Good Stuff Irie .Sorry I have been trying to keep up with everything and not doing a good job at it . I am already spread thin with Dad stuff and the forum is just another thing to try to keep up with. I will have more time around Christmas until late winter . I never have messed to much with my teas. I am in knees deep with my gardens from spring to fall and my jobs and sons sports so I just keep my teas as I have been doing them . I have more time to experiment when I am off work form early to late winter so I will defiantly try some of the things you mentioned above . I have more to add about my thoughts on concentrated o2 and hydrostatic pressure but first I really would like to finish my NFTG coco tutorial that stalled out. I also want to say I have no doubt you brewer is a better brewer but I just wanted to show a descent tea can be done with clean stones. Stones for teas must be kept soaking in a powerful acid solution or a highly concentrated solution of h2o2. less than perfect stone won't defuse properly and will pose contamination issues . I think its the biggest mistake people make when trying AACT with air stones.
 

SmokeyMcscrogin

Active Member
At 7+ weeks the girls are starting to look a little tired so last night will be my last feeding at or above 1 Tbsp BK . These girls will be done somewhere between January 7 and 14 DSC02785.JPGDSC02790.JPGDSC02783.JPG
 

IrieRoots

Well-Known Member
Smokey, I know your working on your coco tutorial but was wondering if you add any ph adjusters in the beginning?.......Like gypsum, oyster, limestone or lime........just curious, alot of growers seem to be combating low soil ph on the forums, especially once flower starts and Herc Ramps up.
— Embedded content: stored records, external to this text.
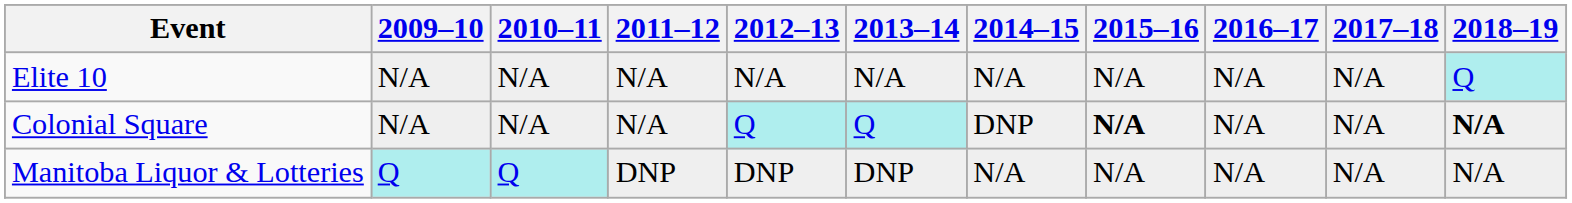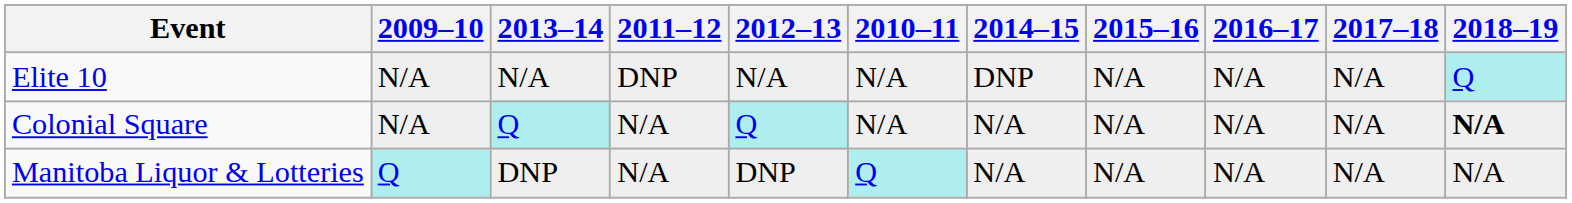columns swapped: 2010–11 <-> 2013–14
Elite 10 | 2011–12: N/A -> DNP
Elite 10 | 2014–15: N/A -> DNP
Colonial Square | 2014–15: DNP -> N/A
Colonial Square | 2015–16: bold -> normal
Manitoba Liquor & Lotteries | 2011–12: DNP -> N/A
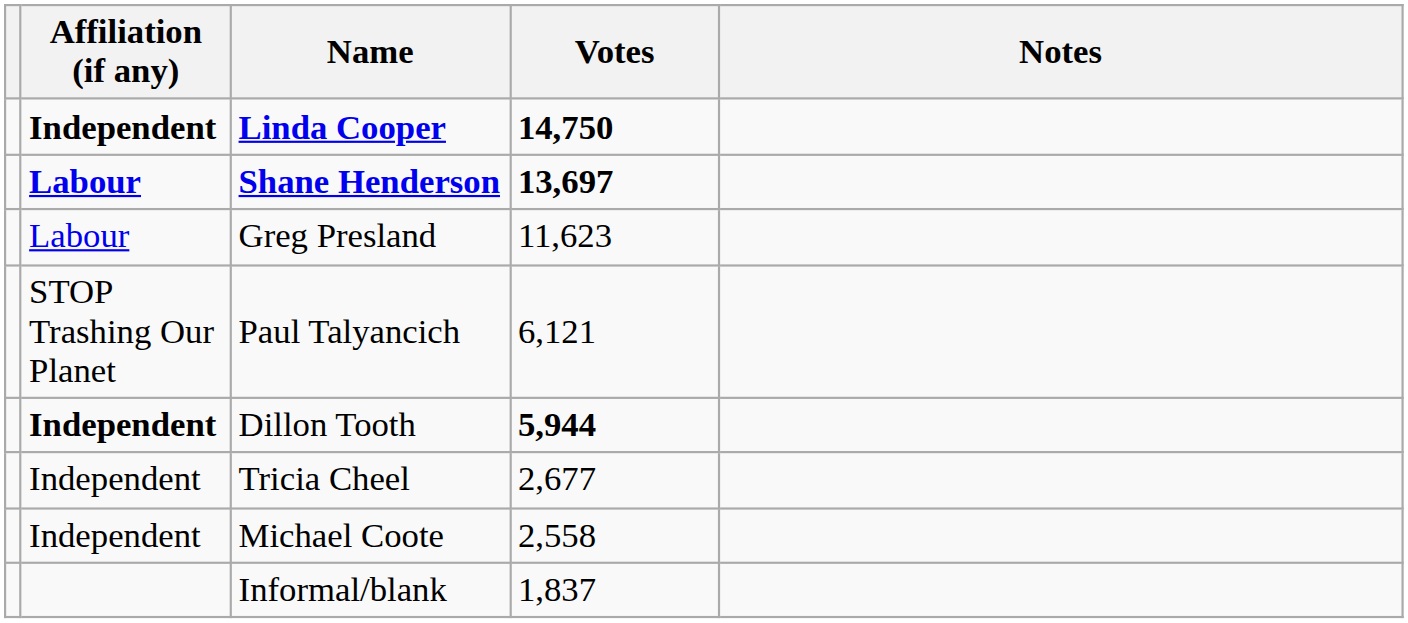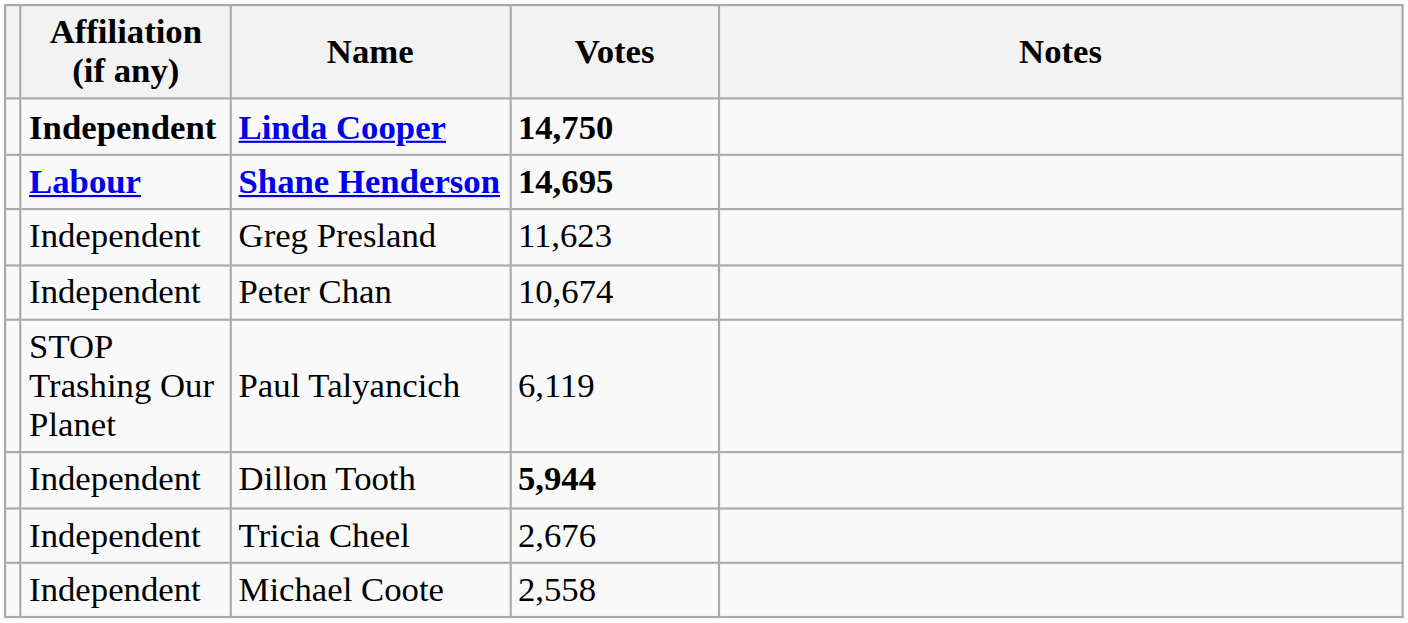Shane Henderson | Votes: 13,697 -> 14,695
Greg Presland | Affiliation (if any): Labour -> Independent
+ row: Independent | Peter Chan | 10,674
Paul Talyancich | Votes: 6,121 -> 6,119
Dillon Tooth | Affiliation (if any): bold -> normal
Tricia Cheel | Votes: 2,677 -> 2,676
- row: Informal/blank | 1,837
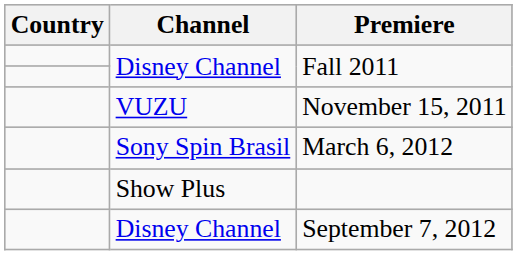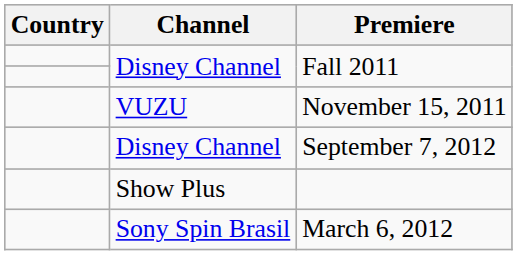rows swapped: March 6, 2012 <-> September 7, 2012
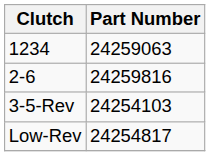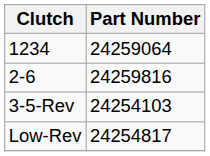1234 | Part Number: 24259063 -> 24259064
So many different variables come into play across the different environments, but it seems to be pretty common from what I been reading lately on the net.
 

IrieRoots

Well-Known Member
At 7+ weeks the girls are starting to look a little tired so last night will be my last feeding at or above 1 Tbsp BK . These girls will be done somewhere between January 7 and 14 View attachment 4432857View attachment 4432859View attachment 4432860
Looks good, will you thin them out any as flowers swell? You must like that couch lock stone taking them that long.........I usually take new phenos to 10 Or 11 weeks just to see what they are made of, but I like to harvest when mostly cloudy with a touch of Amber.